CONAKRY — Face aux défis liés à la protection des droits fondamentaux et à l’efficacité de la justice, le ministre de la Justice et des Droits de l’Homme, Ibrahim Sory II Tounkara, veut renforcer les capacités des acteurs de la chaîne pénale. Un atelier consacré aux droits humains, à la protection des victimes et des témoins ainsi qu’à la lutte contre les discours de haine et l’incitation à la violence a été lancé ce lundi 17 août 2026.
Renforcer la chaîne pénale pour mieux protéger les droits. C’est l’ambition affichée par le ministère de la Justice et des Droits de l’Homme à travers un nouvel atelier de formation destiné aux principaux acteurs du système judiciaire et pénitentiaire.
Présidée par le Garde des Sceaux, Ibrahim Sory II Tounkara, la cérémonie d’ouverture de cette rencontre s’est tenue ce lundi 17 août 2026, dans le cadre du Projet d’appui à la promotion et à la protection des droits de l’Homme pour la consolidation de la paix en Guinée.
L’objectif affiché est de renforcer les compétences des professionnels intervenant tout au long de la chaîne pénale afin de garantir une meilleure prise en compte des droits fondamentaux dans les procédures judiciaires et pénitentiaires.
Les participants sont notamment appelés à approfondir leurs connaissances et leurs pratiques en matière de protection des droits de l’Homme, de prise en charge et de protection des victimes et des témoins.
L’atelier s’intéresse également à un autre enjeu particulièrement sensible : la prévention et la répression des discours de haine ainsi que de l’incitation à la violence.
Une approche qui entend placer la protection des personnes et la prévention des tensions au cœur de l’action judiciaire.

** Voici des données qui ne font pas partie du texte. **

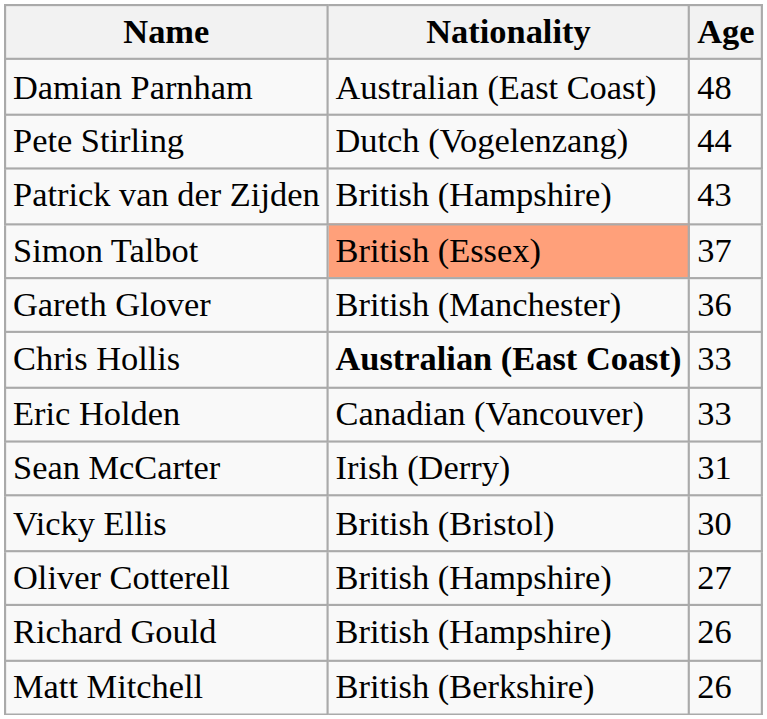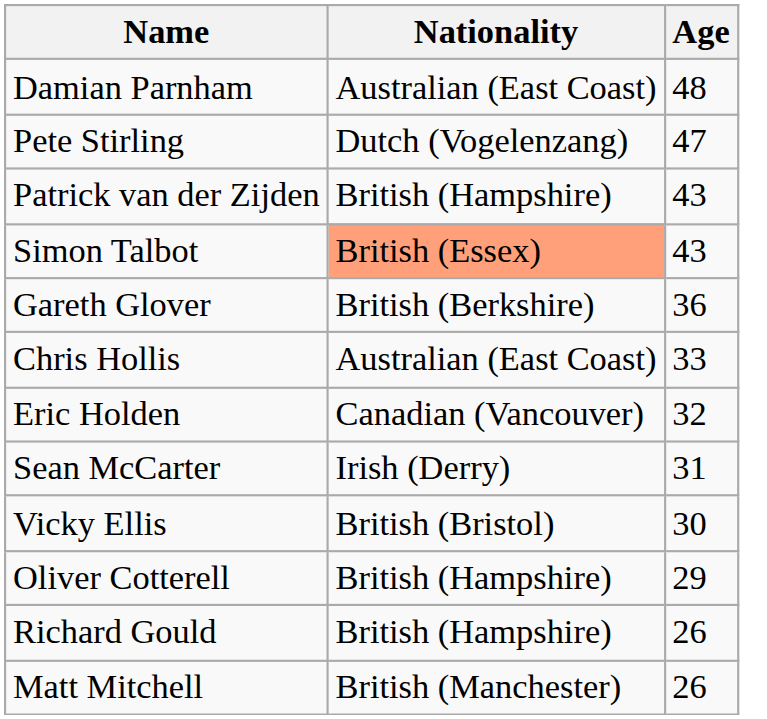Pete Stirling | Age: 44 -> 47
Simon Talbot | Age: 37 -> 43
Gareth Glover | Nationality: British (Manchester) -> British (Berkshire)
Chris Hollis | Nationality: bold -> normal
Eric Holden | Age: 33 -> 32
Oliver Cotterell | Age: 27 -> 29
Matt Mitchell | Nationality: British (Berkshire) -> British (Manchester)
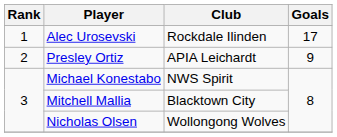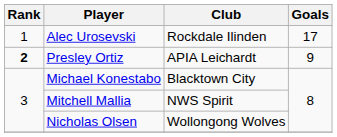Presley Ortiz | Rank: normal -> bold
Michael Konestabo | Club: NWS Spirit -> Blacktown City
Mitchell Mallia | Club: Blacktown City -> NWS Spirit
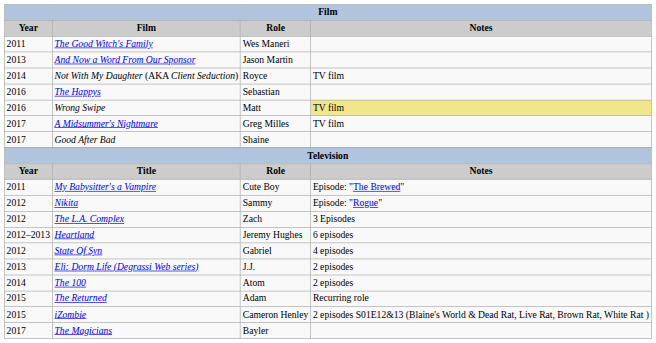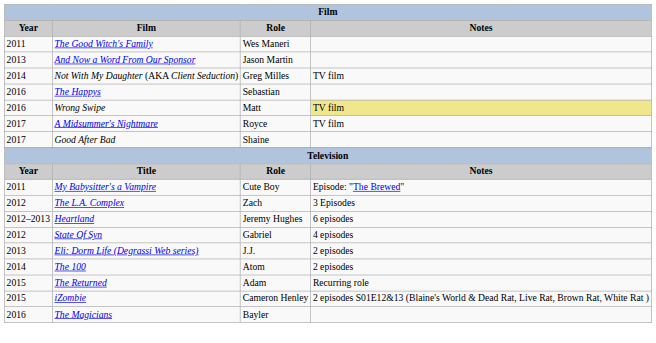Not With My Daughter (AKA Client Seduction) | Role: Royce -> Greg Milles
A Midsummer's Nightmare | Role: Greg Milles -> Royce
- row: 2012 | Nikita | Sammy | Episode: "Rogue"
The Magicians | Year: 2017 -> 2016
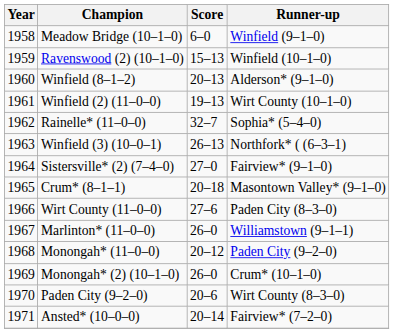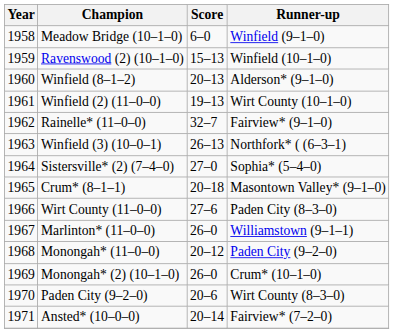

Mis en œuvre sous la conduite du Ministère de la Justice et des Droits de l’Homme, à travers la Direction nationale des Droits de l’Homme, le programme bénéficie de l’appui du PNUD, d’ONU Droits de l’homme et de l’UNICEF.
Son financement est assuré par le Fonds des Nations Unies pour la consolidation de la paix.
À travers ce partenariat, les autorités judiciaires veulent inscrire le renforcement des capacités dans une démarche plus large de consolidation de l’État de droit et d’amélioration de la qualité de la justice en Guinée.
Au-delà de la formation technique, cette initiative traduit la volonté du département de la Justice de renforcer les pratiques professionnelles et de promouvoir une justice davantage centrée sur le respect des droits fondamentaux.
L’enjeu est désormais de transformer les connaissances acquises en pratiques concrètes, aussi bien dans les tribunaux que dans les établissements pénitentiaires et auprès de l’ensemble des acteurs intervenant dans la chaîne pénale.
Avec cet atelier, le ministère réaffirme ainsi son ambition : construire une justice plus efficace, plus équitable et surtout plus respectueuse des droits et de la dignité des personnes.